Merkel cell carcinoma
Merkel cell carcinoma is a rare neuroendocrine tumor with high malignant potential. We have reported a case of achieving complete remission in Merkel cell carcinoma after using 5% Imiquimod in combination with radiation therapy.
Kaposi's sarcoma
Kaposi's sarcoma is a vascular tumor characterized by reddish-brown nodules and papules. Imiquimod acts by activating cytokines that block angiogenesis, suppress proangiogenic factors, and induce apoptosis in endothelial cells. A successful treatment outcome using Imiquimod 5% cream was reported in an 87-year-old man with extensive Kaposi's sarcoma of both lower extremities. A successful outcome was described in another patient after using 5% Imiquimod cream 3 times a week for localized Kaposi's sarcoma under occlusion for 8 hours after a 3-month course. In localized forms of Kaposi's sarcoma, Imiquimod can be used as monotherapy.

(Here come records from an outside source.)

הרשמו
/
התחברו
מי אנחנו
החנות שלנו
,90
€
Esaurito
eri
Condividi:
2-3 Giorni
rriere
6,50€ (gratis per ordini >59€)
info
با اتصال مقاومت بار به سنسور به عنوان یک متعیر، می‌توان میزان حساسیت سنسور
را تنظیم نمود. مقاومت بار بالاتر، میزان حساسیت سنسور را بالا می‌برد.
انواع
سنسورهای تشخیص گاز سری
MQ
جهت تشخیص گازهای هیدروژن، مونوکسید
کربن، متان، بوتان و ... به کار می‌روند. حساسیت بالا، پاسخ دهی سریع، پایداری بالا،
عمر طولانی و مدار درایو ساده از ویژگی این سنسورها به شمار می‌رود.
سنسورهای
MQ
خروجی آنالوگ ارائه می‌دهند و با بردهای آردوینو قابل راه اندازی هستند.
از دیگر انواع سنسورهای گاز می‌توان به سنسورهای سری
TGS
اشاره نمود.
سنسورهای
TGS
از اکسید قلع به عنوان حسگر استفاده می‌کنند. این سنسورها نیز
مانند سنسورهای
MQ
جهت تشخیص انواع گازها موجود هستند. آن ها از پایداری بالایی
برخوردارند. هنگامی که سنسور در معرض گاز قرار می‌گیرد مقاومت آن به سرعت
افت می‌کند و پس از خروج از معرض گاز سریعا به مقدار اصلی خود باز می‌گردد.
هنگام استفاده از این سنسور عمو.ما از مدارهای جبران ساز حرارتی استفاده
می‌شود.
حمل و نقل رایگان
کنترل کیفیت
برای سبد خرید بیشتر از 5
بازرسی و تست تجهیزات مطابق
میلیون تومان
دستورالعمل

Skin metastases in breast carcinoma
Breast cancer is a frequently diagnosed malignant tumor in women with an increased potential for cutaneous metastasis. The exact mechanism of imiquimod in breast cancer is unknown. However, it has been suggested that by binding to TLR7, imiquimod stimulates dendritic cells and macrophages to release cytokines that accelerate tumor cell apoptosis. Adams and Dr. Devan et al indicated the effectiveness of imiquimod in the treatment of skin metastases in breast cancer. Henriques and further substantiated the positive role of Imiquimod in metastatic breast cancer. Imiquimod was used 3 times a week in combination with chemotherapy, which resulted in a decrease in lesion thickness and pain.
Side effects
The most common side effects of Imiquimod are itching, burning, pain and tenderness at the application site. Other local reactions include erythema, erosions, desquamation, crusting and vesicles. Less common side effects include hypopigmentation, hyperkeratosis, rhinitis, upper respiratory tract infections, myalgia and headache. Fatigue, dyspepsia, alopecia, chills, diarrhea, fever and angioedema have been rarely reported.
conclusions
Imiquimod 5% cream has demonstrated effectiveness in a variety of skin cancer conditions. Unfortunately, the effectiveness of imiquimod has primarily been studied in the form of case reports or small open-label studies. There are very few double-blind crossover studies. There is a need for larger, multicenter studies that would better assist clinicians in successfully utilizing the immune modifier activity of Imiquimod in a variety of dermatological conditions.